Martin Zirnbauer

Martin R. Zirnbauer ( born April 25, 1958 in Moosburg ) is Professor of Theoretical Physics at the University of Cologne, which mainly deals with nuclear physics and solid state physics.

Life

Zirnbauer attended high school in Bad Tolz. He was a scholar of the Foundation of the German People and the Bavarian Gifted and studied from 1976 at the Technical University of Munich with the undergraduate degree in 1978 and at Oxford University ( Balliol College), where in 1980 he his Master's degree acquired in theoretical physics and in 1982 at the was a nuclear physicist David M. Brink doctorate ( Microscopic approach to the interacting boson model). From 1982 he worked at the Max Planck Institute for Nuclear Physics in Heidelberg with Hans - Arwed Weidenmüller and 1984-1987 at Caltech. Since 1987 he was a professor at the University of Cologne from 1996 with full professorship.

Work

He focused in particular on nuclear physics and solid state physics, which are often in the field of mesoscopic systems are on the borderline of classical and quantum mechanical behavior. 2003 to 2006 he was a founding spokesman of the transregional collaborative research center Symmetries and Universality in Mesoscopic Systems. In particular, he examines the interaction of chaotic (classical) behavior and quantum mechanics. Among other things, the method of random matrices is used there, and Zirnbauer introduced new supersymmetric methods in the theory. Among other things, he led in 1996 Riemannian Symmetric Super spaces in the theory of disordered systems one (ie supersymmetric generalizations of Riemannian symmetric spaces ) and examined non-linear sigma models on this. They are related to the random matrices with which disordered solids (metals, superconductors ) can be described. These include: Altland - Zirnbauer symmetry classes by Alexander Altland and named him .. He studied with Margherita Disertori and Thomas C. Spencer nonlinear sigma models for disordered electron systems in three dimensions with the aim to prove the existence of a metallic state. With Heinzner P. and A. Huckleberry, he classified the random matrices disordered fermion systems by symmetry classes. In 2011, he showed how the symmetries of Multifraktalitäts exponent of the wave functions follow in the Anderson localization from symmetry considerations to the underlying non-linear sigma models.

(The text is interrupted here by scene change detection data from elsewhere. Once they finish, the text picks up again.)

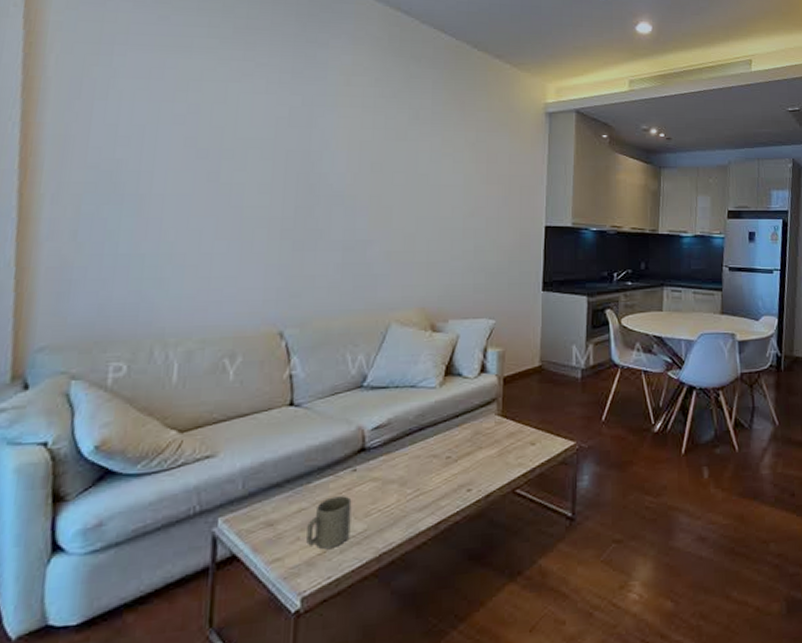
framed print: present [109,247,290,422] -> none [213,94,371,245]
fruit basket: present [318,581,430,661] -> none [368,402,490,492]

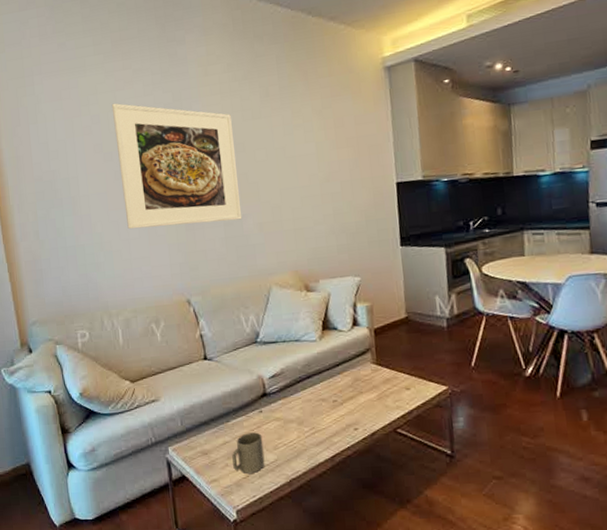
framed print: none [213,94,371,245] -> present [111,103,243,230]

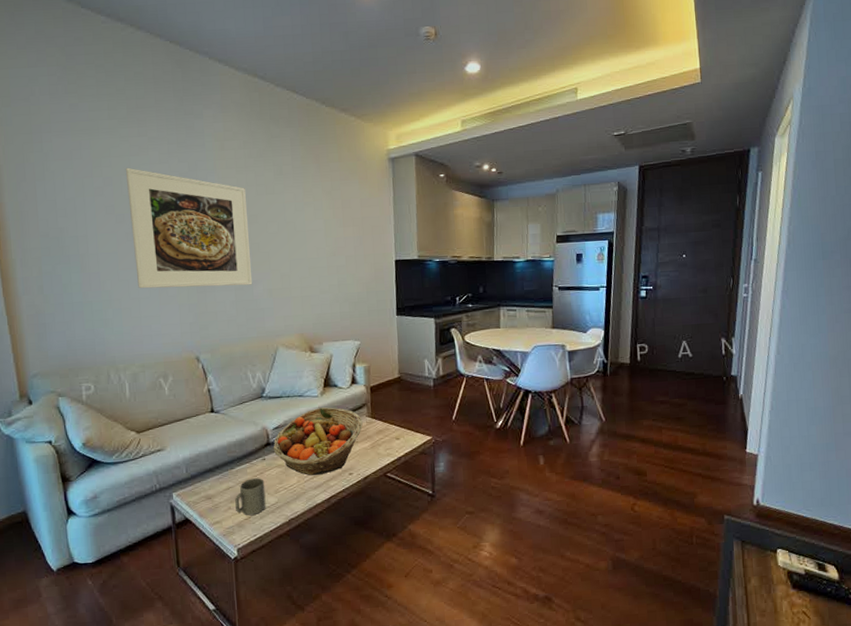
fruit basket: none [270,353,367,430] -> present [273,407,363,475]

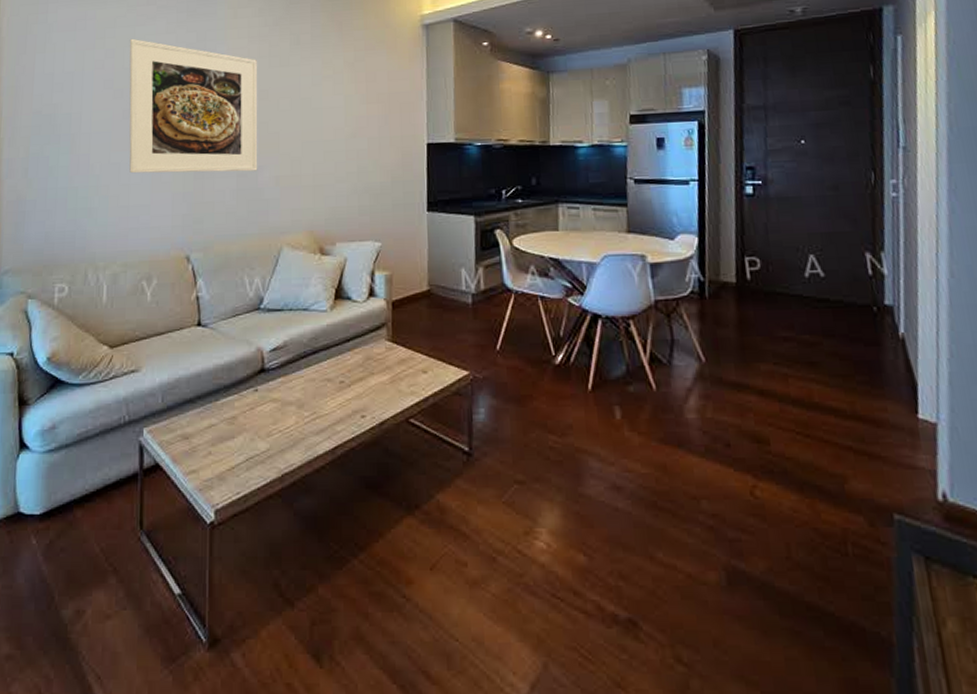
mug: present [235,478,266,515] -> none [217,415,255,464]
fruit basket: present [273,407,363,475] -> none [268,326,381,415]

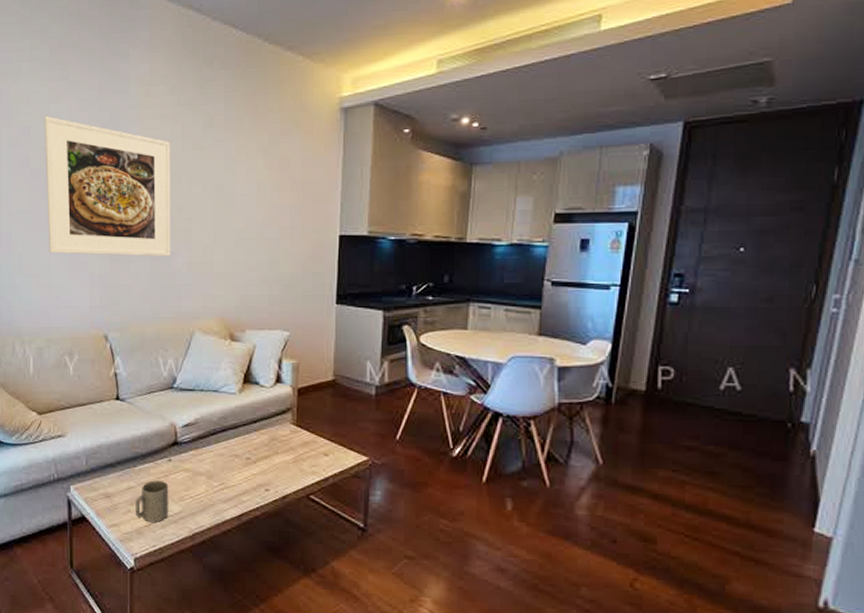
mug: none [217,415,255,464] -> present [136,480,169,522]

He followed with his group in Cologne, other mathematical methods for the description of disordered mesoscopic systems, such as supersymmetry method of Constantinople Efetov and their relationship with the Free Probability Theory by Dan Voiculescu or hyperbolic Hubbard - Stratonovich transformation in Wegintegralen or Superbosonisierung.

It also addresses applications in number theory ( zeros distribution of the Riemann zeta function) in part with J. Brian Conrey (L- Function Ratio Conjecture).

At Caltech, he dealt with Petr Vogel for nuclear structure calculations in the context of experiments on double beta decay.

With Weidenmüller and others, he turned in the 1980s to the theory of random matrices and supersymmetry on disordered systems in nuclear physics.

Awards, memberships and honors

In 2009 he received the prestigious Leibniz Prize of the DFG, which makes him for the next seven years, € 2.5 million for its further research. For 2012 him the Max Planck medal was awarded.

He is a Fellow of St. John 's College, Cambridge, and he's since 2007 a ​​member of the Leopoldina.

Since 2004 he is co-editor of Nuclear Physics B. Since 2004 he is the Scientific Advisory Board of the Max Planck Institute for Mathematics in Bonn, and he is since 2010 the Scientific Advisory Board of the Mathematical Research Institute Oberwolfach.